Trener Lewandowski nie miał problemu z zapełnieniem busa do Stężycy. Z powodu kontuzji z kadry wypadł Nowakowski, Szymański, Kłos i Waczkowski a za żółtą kartkę pauzował Stankiewicz. Z innych powodów nieobecny był Musuła. W wyjściowej „11” wyszło 4 młodzieżowców, a najbardziej z przodu wysuniętym zawodnikiem miał być Kozdra.
Gospodarze naciskali już od 1 minuty. Po kwadransie za zagranie ręką sędzia dyktuje rzut karny przeciwko Pogoni. Na bramkę zamienia go Damian Kugiel. Około 20 minuty na murawę po zderzeniu głowami pada Gracjan Miszkiewicz. Krwawiący nos długo tamuje ratownik medyczny. W czasie ponad 10-minutowej nieobecności „Greka” na boisku Radunia za sprawą Tomasza Bejuka podwyższa na 2:0. Trener Pogoni zwlekał z ewentualną zmianą mając na ławce tylko trzech młodzieżowców w tym jednego bramkarza. Wszyscy oni pojawili się na boisku w drugiej połowie. Nim to się stało na 3:0 podwyższył w 39 minucie Kugiel.

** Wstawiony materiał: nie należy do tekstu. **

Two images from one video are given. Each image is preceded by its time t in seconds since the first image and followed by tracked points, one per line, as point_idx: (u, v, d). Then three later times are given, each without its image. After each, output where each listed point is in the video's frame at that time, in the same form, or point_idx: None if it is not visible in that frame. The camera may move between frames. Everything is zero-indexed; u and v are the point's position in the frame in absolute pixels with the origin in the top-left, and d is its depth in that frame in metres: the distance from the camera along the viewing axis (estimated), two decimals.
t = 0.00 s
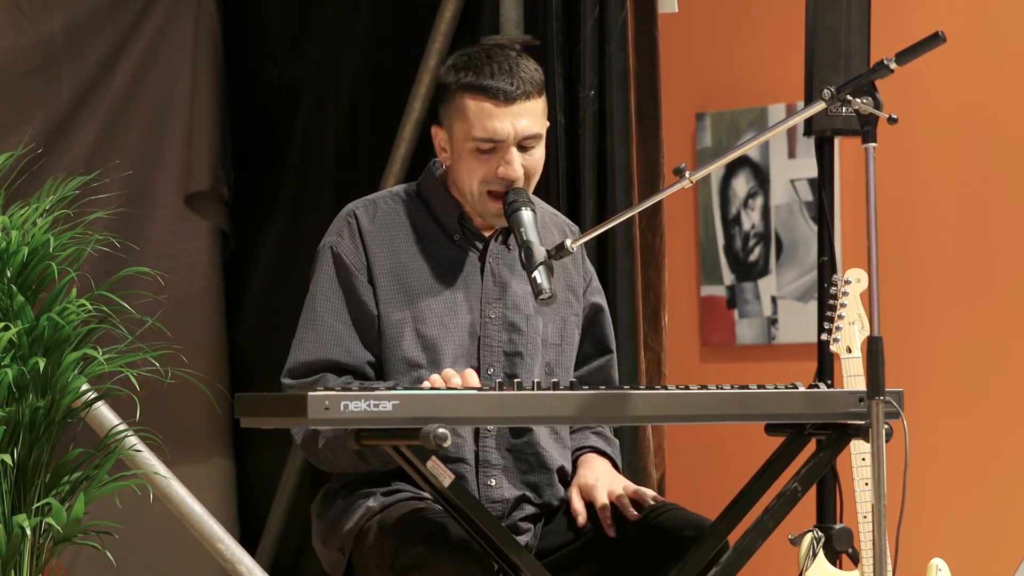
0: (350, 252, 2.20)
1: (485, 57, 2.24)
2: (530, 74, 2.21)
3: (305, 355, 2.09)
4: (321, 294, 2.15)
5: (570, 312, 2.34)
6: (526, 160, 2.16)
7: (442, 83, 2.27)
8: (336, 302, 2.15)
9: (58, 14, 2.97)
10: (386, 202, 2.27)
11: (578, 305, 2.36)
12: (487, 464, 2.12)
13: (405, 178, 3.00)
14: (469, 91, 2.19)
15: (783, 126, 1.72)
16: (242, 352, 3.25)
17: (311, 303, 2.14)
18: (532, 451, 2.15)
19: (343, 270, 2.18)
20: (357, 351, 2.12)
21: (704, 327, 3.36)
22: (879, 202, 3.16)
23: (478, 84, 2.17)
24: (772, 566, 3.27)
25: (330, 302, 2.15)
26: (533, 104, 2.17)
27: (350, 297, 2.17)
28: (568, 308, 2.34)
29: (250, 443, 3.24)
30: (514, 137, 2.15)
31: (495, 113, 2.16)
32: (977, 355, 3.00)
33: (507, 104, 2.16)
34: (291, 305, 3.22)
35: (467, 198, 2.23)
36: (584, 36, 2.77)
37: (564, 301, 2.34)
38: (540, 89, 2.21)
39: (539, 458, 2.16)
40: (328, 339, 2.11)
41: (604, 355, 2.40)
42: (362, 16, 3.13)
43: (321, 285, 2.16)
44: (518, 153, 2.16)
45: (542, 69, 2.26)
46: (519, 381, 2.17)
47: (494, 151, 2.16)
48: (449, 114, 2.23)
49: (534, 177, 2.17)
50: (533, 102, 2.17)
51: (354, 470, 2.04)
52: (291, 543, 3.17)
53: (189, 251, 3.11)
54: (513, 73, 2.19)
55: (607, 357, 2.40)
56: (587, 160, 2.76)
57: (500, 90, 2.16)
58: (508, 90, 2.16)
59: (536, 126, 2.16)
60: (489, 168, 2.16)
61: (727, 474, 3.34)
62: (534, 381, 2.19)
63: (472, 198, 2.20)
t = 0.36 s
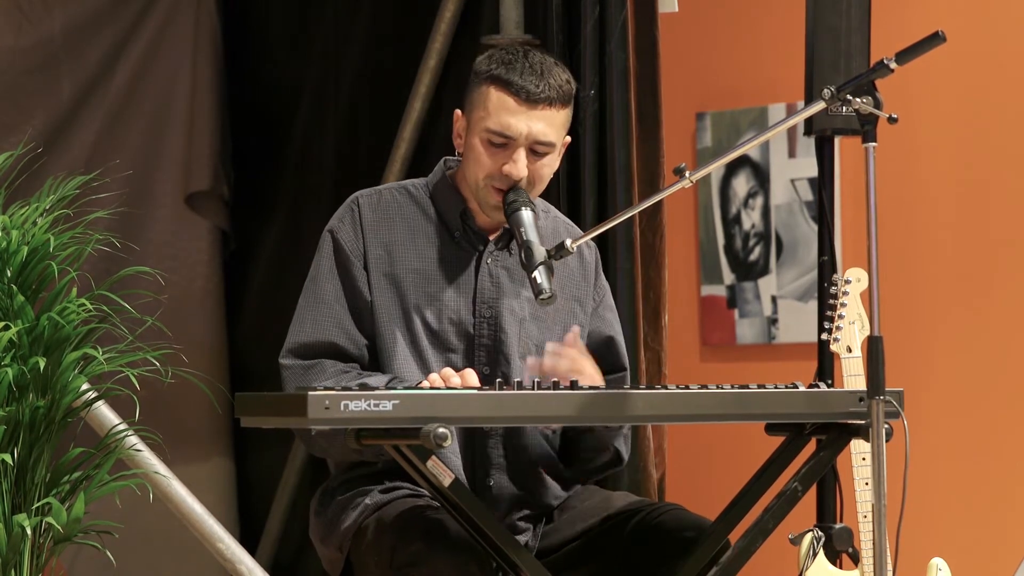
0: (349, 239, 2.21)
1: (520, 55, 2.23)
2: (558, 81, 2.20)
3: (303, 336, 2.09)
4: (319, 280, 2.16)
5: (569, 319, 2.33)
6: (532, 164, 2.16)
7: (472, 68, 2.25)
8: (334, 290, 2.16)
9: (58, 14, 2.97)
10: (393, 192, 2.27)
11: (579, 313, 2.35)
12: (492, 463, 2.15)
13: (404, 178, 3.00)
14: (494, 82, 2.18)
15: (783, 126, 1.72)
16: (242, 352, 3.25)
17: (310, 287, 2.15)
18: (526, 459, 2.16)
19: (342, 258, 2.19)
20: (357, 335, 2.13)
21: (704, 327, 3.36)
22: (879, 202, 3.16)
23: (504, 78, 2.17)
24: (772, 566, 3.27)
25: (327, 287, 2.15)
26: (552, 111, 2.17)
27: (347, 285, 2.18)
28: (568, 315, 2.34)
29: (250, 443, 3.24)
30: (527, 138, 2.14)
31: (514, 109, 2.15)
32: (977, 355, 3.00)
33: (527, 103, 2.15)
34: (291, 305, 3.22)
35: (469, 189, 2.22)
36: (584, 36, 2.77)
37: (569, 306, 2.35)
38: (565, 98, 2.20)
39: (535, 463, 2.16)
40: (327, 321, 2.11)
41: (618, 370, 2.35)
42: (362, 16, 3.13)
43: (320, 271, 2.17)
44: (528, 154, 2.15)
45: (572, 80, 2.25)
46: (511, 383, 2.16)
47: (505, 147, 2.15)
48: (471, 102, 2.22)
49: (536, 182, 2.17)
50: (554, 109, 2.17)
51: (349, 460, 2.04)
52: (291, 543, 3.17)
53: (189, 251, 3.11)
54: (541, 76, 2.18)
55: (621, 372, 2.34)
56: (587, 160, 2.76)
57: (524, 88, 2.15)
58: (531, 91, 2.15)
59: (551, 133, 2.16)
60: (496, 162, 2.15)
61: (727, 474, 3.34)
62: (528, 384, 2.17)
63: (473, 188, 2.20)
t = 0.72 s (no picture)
0: (352, 244, 2.20)
1: (521, 55, 2.23)
2: (560, 82, 2.20)
3: (303, 343, 2.08)
4: (322, 285, 2.15)
5: (572, 316, 2.33)
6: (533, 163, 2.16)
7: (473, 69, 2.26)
8: (337, 294, 2.15)
9: (58, 14, 2.97)
10: (393, 196, 2.27)
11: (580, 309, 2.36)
12: (493, 465, 2.15)
13: (404, 177, 3.00)
14: (496, 82, 2.18)
15: (783, 125, 1.72)
16: (242, 352, 3.25)
17: (312, 293, 2.14)
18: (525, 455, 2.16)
19: (345, 263, 2.18)
20: (356, 344, 2.12)
21: (704, 327, 3.36)
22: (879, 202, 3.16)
23: (507, 77, 2.17)
24: (771, 566, 3.27)
25: (331, 292, 2.14)
26: (554, 111, 2.17)
27: (351, 290, 2.18)
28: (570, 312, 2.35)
29: (250, 443, 3.24)
30: (529, 137, 2.14)
31: (516, 108, 2.15)
32: (977, 354, 3.00)
33: (530, 101, 2.15)
34: (290, 304, 3.22)
35: (470, 189, 2.22)
36: (584, 36, 2.77)
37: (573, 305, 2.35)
38: (567, 98, 2.20)
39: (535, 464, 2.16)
40: (328, 330, 2.10)
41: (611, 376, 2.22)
42: (362, 16, 3.13)
43: (323, 276, 2.16)
44: (529, 153, 2.15)
45: (573, 80, 2.26)
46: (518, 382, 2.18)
47: (508, 145, 2.15)
48: (473, 101, 2.22)
49: (539, 182, 2.17)
50: (556, 109, 2.17)
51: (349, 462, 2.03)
52: (291, 542, 3.17)
53: (189, 251, 3.11)
54: (543, 76, 2.19)
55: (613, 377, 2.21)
56: (587, 160, 2.76)
57: (527, 87, 2.15)
58: (534, 90, 2.15)
59: (553, 131, 2.16)
60: (497, 161, 2.15)
61: (727, 473, 3.34)
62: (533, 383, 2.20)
63: (474, 188, 2.20)
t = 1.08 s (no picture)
0: (353, 236, 2.21)
1: (529, 57, 2.24)
2: (564, 84, 2.21)
3: (304, 330, 2.09)
4: (322, 275, 2.16)
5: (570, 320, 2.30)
6: (533, 164, 2.16)
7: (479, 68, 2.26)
8: (337, 285, 2.16)
9: (58, 14, 2.97)
10: (398, 190, 2.28)
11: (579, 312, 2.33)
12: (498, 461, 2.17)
13: (404, 177, 3.00)
14: (500, 81, 2.18)
15: (783, 124, 1.72)
16: (242, 352, 3.25)
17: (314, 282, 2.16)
18: (524, 451, 2.17)
19: (345, 254, 2.20)
20: (360, 333, 2.14)
21: (704, 326, 3.36)
22: (879, 201, 3.16)
23: (510, 77, 2.17)
24: (771, 565, 3.27)
25: (331, 282, 2.16)
26: (557, 112, 2.17)
27: (351, 281, 2.19)
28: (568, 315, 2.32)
29: (250, 442, 3.24)
30: (530, 137, 2.14)
31: (518, 108, 2.15)
32: (977, 353, 3.00)
33: (532, 103, 2.15)
34: (290, 303, 3.22)
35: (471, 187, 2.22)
36: (584, 36, 2.77)
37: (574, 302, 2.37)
38: (570, 101, 2.21)
39: (535, 460, 2.16)
40: (331, 316, 2.11)
41: (612, 361, 2.26)
42: (362, 15, 3.13)
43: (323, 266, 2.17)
44: (530, 154, 2.15)
45: (579, 84, 2.26)
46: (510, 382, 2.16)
47: (508, 146, 2.15)
48: (477, 100, 2.22)
49: (538, 183, 2.17)
50: (559, 111, 2.17)
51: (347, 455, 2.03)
52: (291, 542, 3.17)
53: (189, 250, 3.11)
54: (548, 78, 2.19)
55: (614, 363, 2.25)
56: (587, 159, 2.76)
57: (530, 88, 2.15)
58: (536, 91, 2.15)
59: (554, 133, 2.16)
60: (497, 161, 2.15)
61: (727, 473, 3.34)
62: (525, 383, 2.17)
63: (475, 187, 2.20)
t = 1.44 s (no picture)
0: (355, 236, 2.22)
1: (531, 57, 2.23)
2: (565, 87, 2.20)
3: (295, 330, 2.10)
4: (321, 273, 2.17)
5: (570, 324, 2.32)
6: (534, 168, 2.16)
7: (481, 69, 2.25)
8: (335, 284, 2.17)
9: (58, 14, 2.97)
10: (400, 190, 2.28)
11: (578, 315, 2.35)
12: (492, 463, 2.16)
13: (404, 176, 3.00)
14: (501, 83, 2.18)
15: (783, 124, 1.72)
16: (242, 352, 3.25)
17: (313, 280, 2.16)
18: (522, 456, 2.15)
19: (346, 253, 2.20)
20: (347, 332, 2.13)
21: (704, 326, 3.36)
22: (879, 201, 3.15)
23: (511, 80, 2.16)
24: (771, 565, 3.27)
25: (330, 281, 2.16)
26: (558, 116, 2.17)
27: (350, 280, 2.19)
28: (568, 317, 2.34)
29: (250, 442, 3.24)
30: (530, 141, 2.14)
31: (519, 112, 2.15)
32: (977, 353, 3.01)
33: (532, 106, 2.15)
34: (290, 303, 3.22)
35: (474, 189, 2.22)
36: (584, 36, 2.77)
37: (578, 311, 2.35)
38: (571, 103, 2.20)
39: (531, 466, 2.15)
40: (321, 317, 2.11)
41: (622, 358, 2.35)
42: (362, 15, 3.13)
43: (323, 264, 2.18)
44: (530, 158, 2.15)
45: (582, 87, 2.25)
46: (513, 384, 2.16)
47: (509, 149, 2.14)
48: (478, 102, 2.22)
49: (539, 186, 2.17)
50: (560, 114, 2.17)
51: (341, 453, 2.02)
52: (291, 541, 3.17)
53: (189, 250, 3.11)
54: (549, 80, 2.18)
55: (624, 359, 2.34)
56: (587, 159, 2.77)
57: (531, 91, 2.15)
58: (537, 94, 2.15)
59: (554, 138, 2.15)
60: (498, 164, 2.15)
61: (727, 473, 3.34)
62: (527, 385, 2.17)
63: (477, 190, 2.20)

W przerwie za Zanewycza wszedł młodziutki Miotk, a Koniuszego zmienił Kliński. Przebieg meczu był podobny jak w pierwszej połowie. Ataki Raduni raz po raz sunęły boiskiem a Pogoń od czasu do czasu próbowała się odgrywać. Odnotować tu można strzał Kreffta ponad bramką. Gospodarze zdobywają kolejne bramki a jedynym ukłonem gospodarzy ze Stężycy dla naszej drużyny i klubu było udostępnienie szatni gospodarzy (przynajmniej taka tabliczka wisiała na drzwiach do niej) oraz bardzo ładna prezentacja klubu Pogoń i miasta Lęborka przez spikera zawodów nawiązująca do historii naszego miasta i klubu. Gole dla Raduni w drugiej części spotkania zdobył ponownie Kugiel oraz Krzysztof Iwanowski i Adrian Wysiecki. W końcówce z powodu kontuzji ręki z boiska zszedł bramkarz Paweł Krasiński. Zastąpił go Grzebiela.
Za tydzień kolejny mecz. Tym razem ligowych punktów Pogoń musi poszukać u siebie w meczu z GKS-em Kolbudy.